# Difference between gapless excitations and Goldstone bosons

1. Sep 4, 2013

### sam12

I have been looking around on the web and in books to clarify this, but can't find a good explanation describing relationship/difference between gapless modes/excitations and Goldsone modes/bosons in Condensed matter physics.

Does the term "gapless modes" mean that no energy is required for these modes/excitations or that only an infinitesimal amount of energy is required for such excitations? If Goldstone modes/excitations require some(small) amount of energy (as mentioned in Ref:http://web.mit.edu/8.334/www/lectures/lec3.pdf), how can they ever be gapless?
Does a previously gapless mode/excitation develop a gap or remain gapless if a continuous symmetry is spontaneously broken in a system?

2. Sep 4, 2013

### fzero

Gapless means that it takes an infinitesimal amount of energy to excite some mode. We are comparing energy to the vacuum state, so even if there is no gap, an excitation will still have at least kinetic energy. In a gapless spectrum this energy can be arbitrarily small, as in eq. (II.14) of those notes. In a theory with a mass gap, the lowest-energy excitations have a finite energy (with respect to the vacuum) even at zero momentum. Typically this has the interpretation of either a physical or effective mass of the particle states of the theory.

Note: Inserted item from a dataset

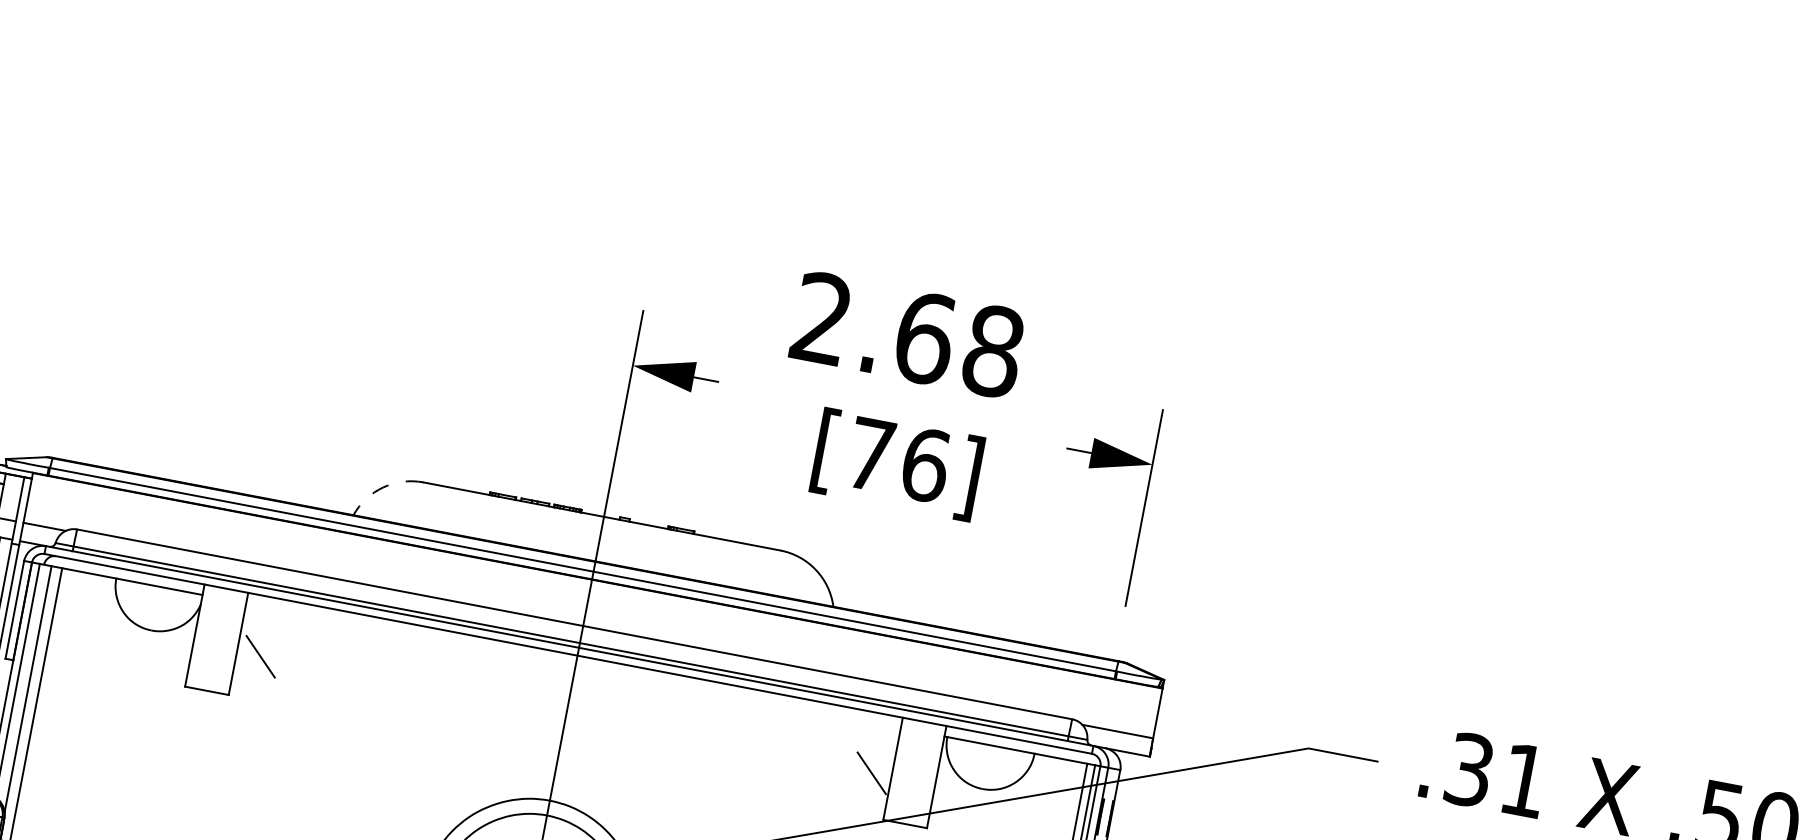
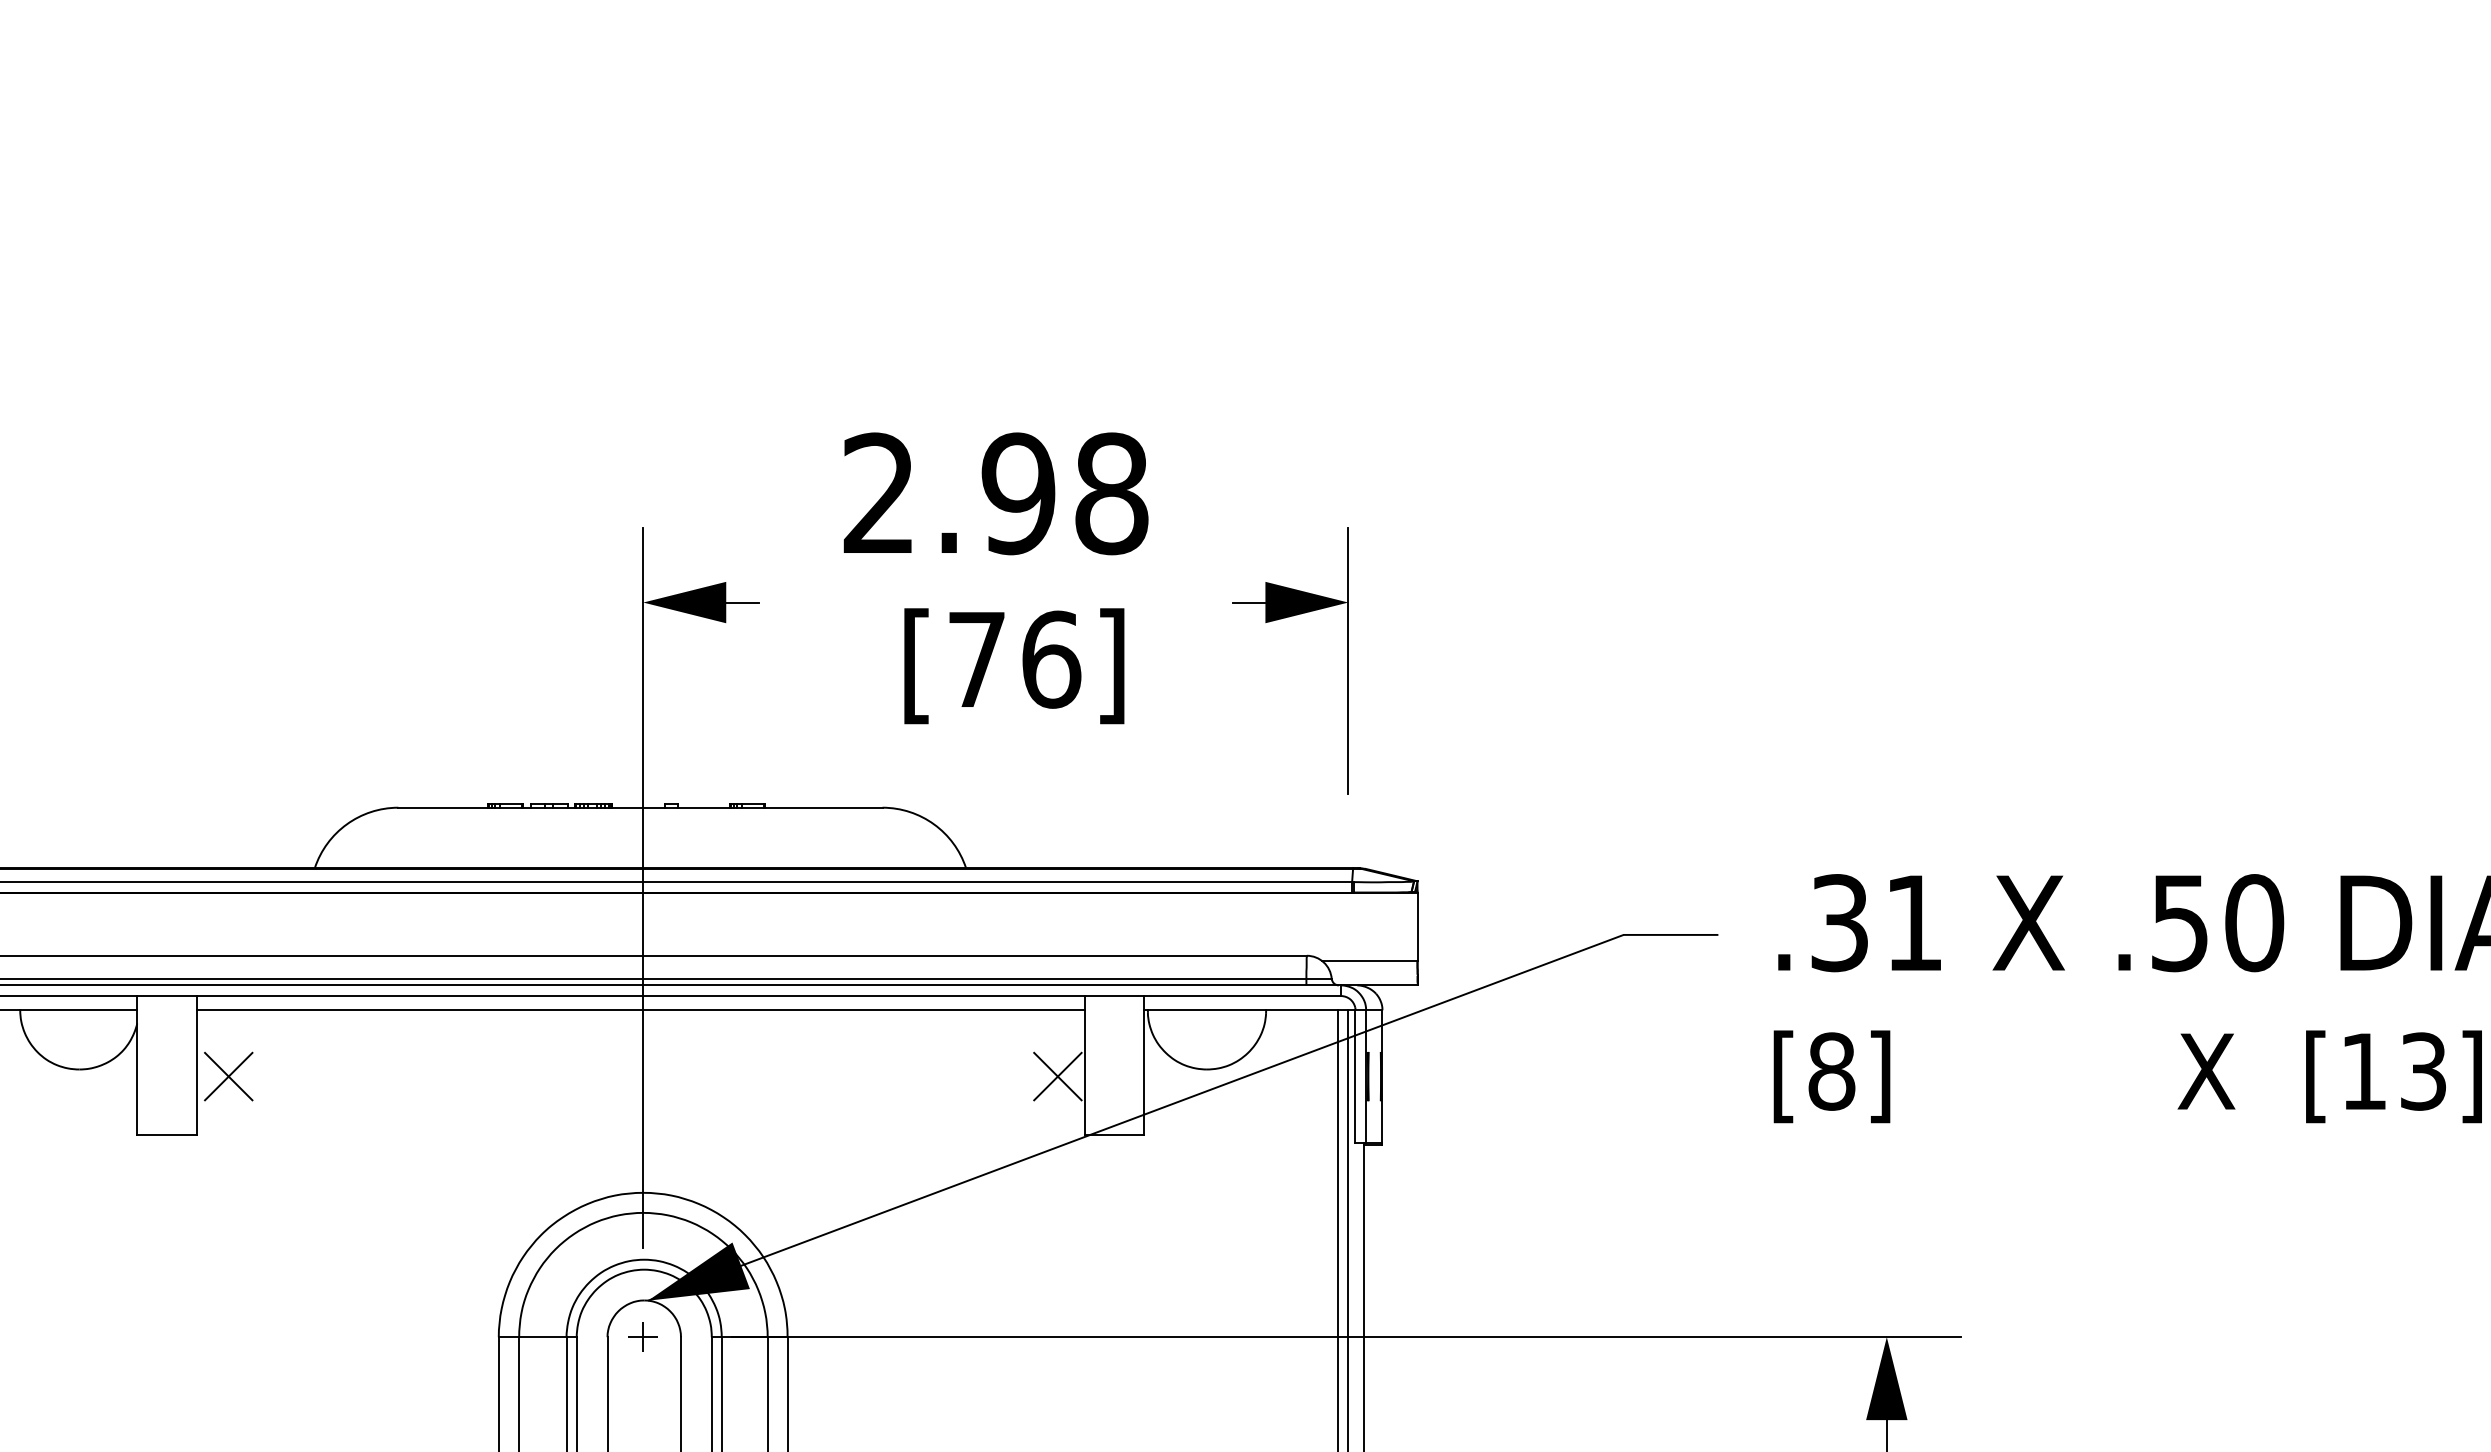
text: (924, 338) -> (1018, 493), 2.68 -> 2.98
arc: (382, 487) -> (346, 824), dashed -> solid
line: (260, 656) -> (228, 1076), added
line: (573, 665) -> (640, 1010), added
line: (871, 773) -> (1057, 1076), added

The Goldstone mechanism explains how a gapless mode emerges in a vacuum where a continuous global symmetry is broken. The Landau-Ginzburg model in eq (II.12) is a good example. If we consider the spectrum of fluctuations around $\psi = 0$, we find a mass gap set by the parameter $\sqrt{t}$. However, $\psi = 0$ is not the true vacuum of the theory when $t<0$ (and $\sqrt{t}$ becomes imaginary). If we minimize the Hamiltonian and expand around $\bar{\psi}$ we find that the excitations can be described by the gapless mode $\theta(x)$.

It is possible for a system to develop a mass gap if we allow additional interactions. For instance, if we couple the complex scalar $\psi(x)$ in the LG model to a gauge field, we will find a mass gap. In the false vacuum we have the massive field $\psi(x)$ and a massless gauge field $A_\mu(x)$. In the true vacuum, we have a massive real scalar $\bar{\psi}$ and a massive gauge field $B_\mu(x)$, that is actually composed of the 2 degrees of freedom from $A_\mu$ and the single degree of freedom from the would-be Goldstone boson $\theta(x)$. This model is related to what is usually called the abelian Higgs model.

3. Sep 5, 2013

### DrDu

The gap mode vanishes in the limit k->0. So a long wavelength exitation looks different than the vacuum over a large extent of space, yet it is energetically practically degenerate, i.e. there are different vacuum states. That is the definition of a broken symmetry, so every gapless mode can be viewed as resulting from symmetry breaking. The other direction does not always work as interactions have to be short range for broken symmetry modes to be gapless.

4. Sep 5, 2013

### inempty

In the context of field theory, a gap in dispersion relation really means a mass. So a gapless excitation, like goldstone boson, doesn't have a mass hence is always relativistic. This is like the situation of photon in relativity.

5. Sep 5, 2013

### DrDu

I would be careful with the word "relativistic". If E is a linear function of k for a gapless mode, then it may be called massless as it is dispersion free and hence a wavepacket will move with the constant speed v= E/hbar k. However, almost never does this speed coincide with the speed of light in vacuo, so it is certainly not relativistically invariant, which is already clear by the solid matrix forming a special system of reference.

6. Sep 5, 2013

### inempty

I think this depends on what you mean by "relativistic". Of course in solids most gapless excitations don't move in the speed of light and real relativisitc effects are not present. But for gapless particles, fundamental equations in the "relativistic" form are often used to describe their motion, like slightly modified Dirac equations which is applied to electrons in graphene. This also gives us some analogous "relativistic" phenomenon in CMP.